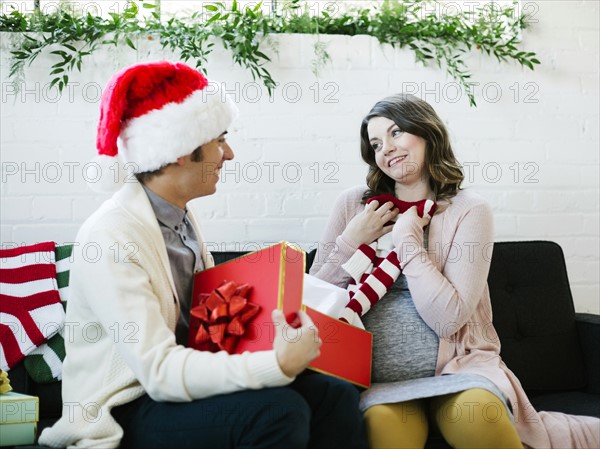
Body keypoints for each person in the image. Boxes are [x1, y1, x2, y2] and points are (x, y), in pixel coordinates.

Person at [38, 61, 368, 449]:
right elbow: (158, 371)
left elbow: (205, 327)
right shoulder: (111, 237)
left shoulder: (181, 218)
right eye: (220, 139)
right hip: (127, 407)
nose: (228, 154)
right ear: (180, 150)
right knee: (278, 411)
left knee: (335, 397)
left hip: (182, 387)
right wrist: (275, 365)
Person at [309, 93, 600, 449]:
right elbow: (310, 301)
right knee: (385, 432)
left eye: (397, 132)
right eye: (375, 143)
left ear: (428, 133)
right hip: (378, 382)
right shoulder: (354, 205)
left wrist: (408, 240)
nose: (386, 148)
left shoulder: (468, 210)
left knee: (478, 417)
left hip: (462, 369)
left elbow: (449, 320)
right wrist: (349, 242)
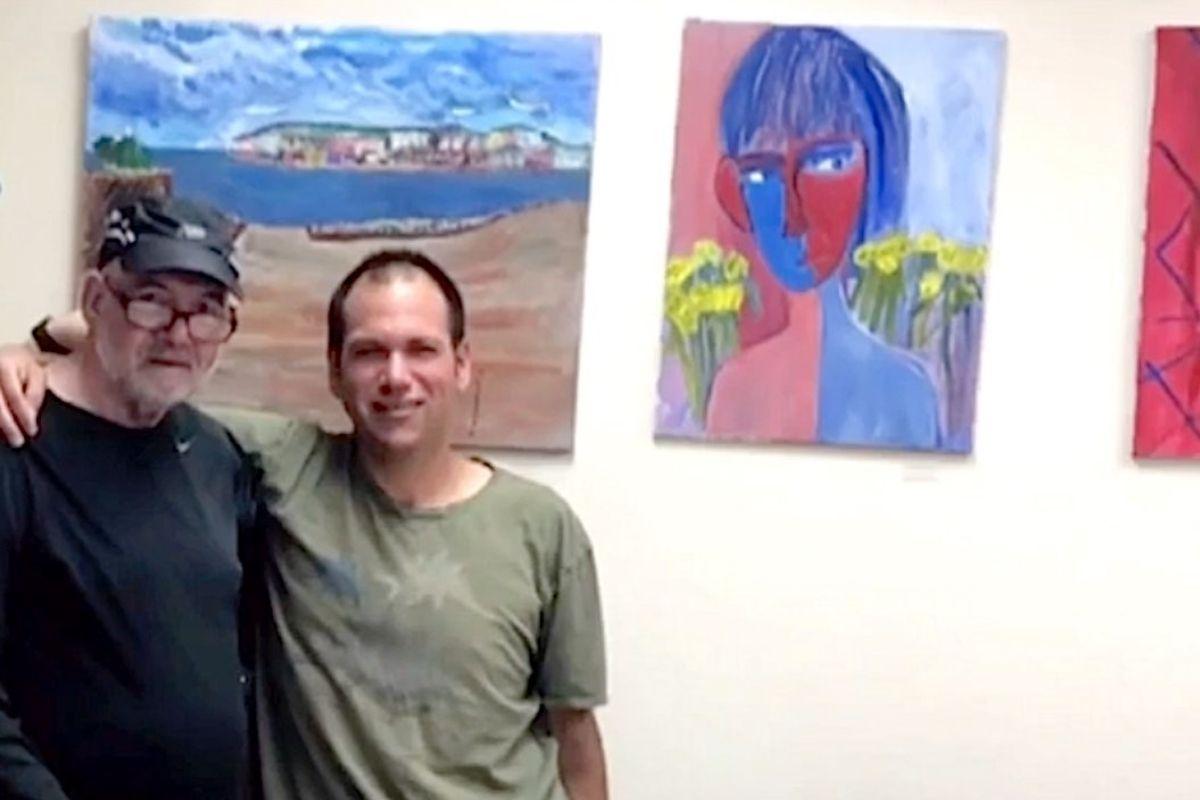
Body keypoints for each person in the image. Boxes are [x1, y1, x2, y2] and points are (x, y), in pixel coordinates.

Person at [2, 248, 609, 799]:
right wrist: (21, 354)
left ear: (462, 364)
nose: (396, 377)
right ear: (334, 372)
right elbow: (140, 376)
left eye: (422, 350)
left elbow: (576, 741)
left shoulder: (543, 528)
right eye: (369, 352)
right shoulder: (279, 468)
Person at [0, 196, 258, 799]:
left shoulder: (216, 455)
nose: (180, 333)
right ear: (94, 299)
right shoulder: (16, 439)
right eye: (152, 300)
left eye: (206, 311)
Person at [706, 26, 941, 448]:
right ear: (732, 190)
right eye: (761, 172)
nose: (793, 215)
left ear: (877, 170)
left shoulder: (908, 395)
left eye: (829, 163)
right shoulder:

____

- [ACTIVITY]: Beginning with the line containing "right eye: (152, 300)" and ending with the last line of the listing above, return every line exactly and nothing else.

- [ANSWER BELOW]:
right eye: (152, 300)
left eye: (206, 311)
Person at [706, 26, 941, 448]:
right ear: (732, 190)
right eye: (761, 172)
nose: (793, 215)
left ear: (877, 170)
left shoulder: (908, 395)
left eye: (829, 163)
right shoulder:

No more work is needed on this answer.